BEGIN Exercise materials

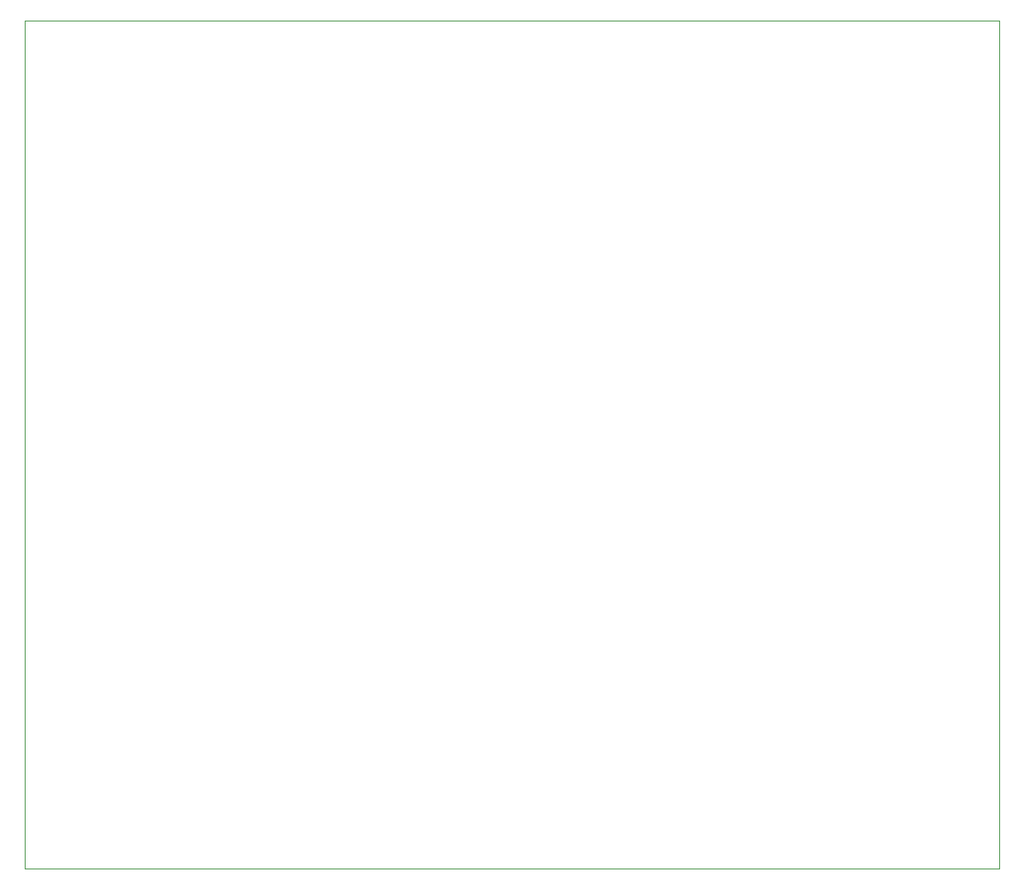
<source format=gbr>
%TF.GenerationSoftware,KiCad,Pcbnew,8.0.8*%
%TF.CreationDate,2025-02-22T00:09:07-08:00*%
%TF.ProjectId,deflection_board,6465666c-6563-4746-996f-6e5f626f6172,rev?*%
%TF.SameCoordinates,Original*%
%TF.FileFunction,Profile,NP*%
%FSLAX46Y46*%
G04 Gerber Fmt 4.6, Leading zero omitted, Abs format (unit mm)*
G04 Created by KiCad (PCBNEW 8.0.8) date 2025-02-22 00:09:07*
%MOMM*%
%LPD*%
G01*
G04 APERTURE LIST*
%TA.AperFunction,Profile*%
%ADD10C,0.050000*%
%TD*%
G04 APERTURE END LIST*
D10*
X121000000Y-47000000D02*
X221000000Y-47000000D01*
X221000000Y-134000000D01*
X121000000Y-134000000D01*
X121000000Y-47000000D01*
M02*

</source>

END Exercise materials

-- Instructions for the task --
Beginning from the line that contains "X221000000Y-134000000D01*", give each line again exactly, through the final line of the records.

-- Answer section --
X221000000Y-134000000D01*
X121000000Y-134000000D01*
X121000000Y-47000000D01*
M02*

</source>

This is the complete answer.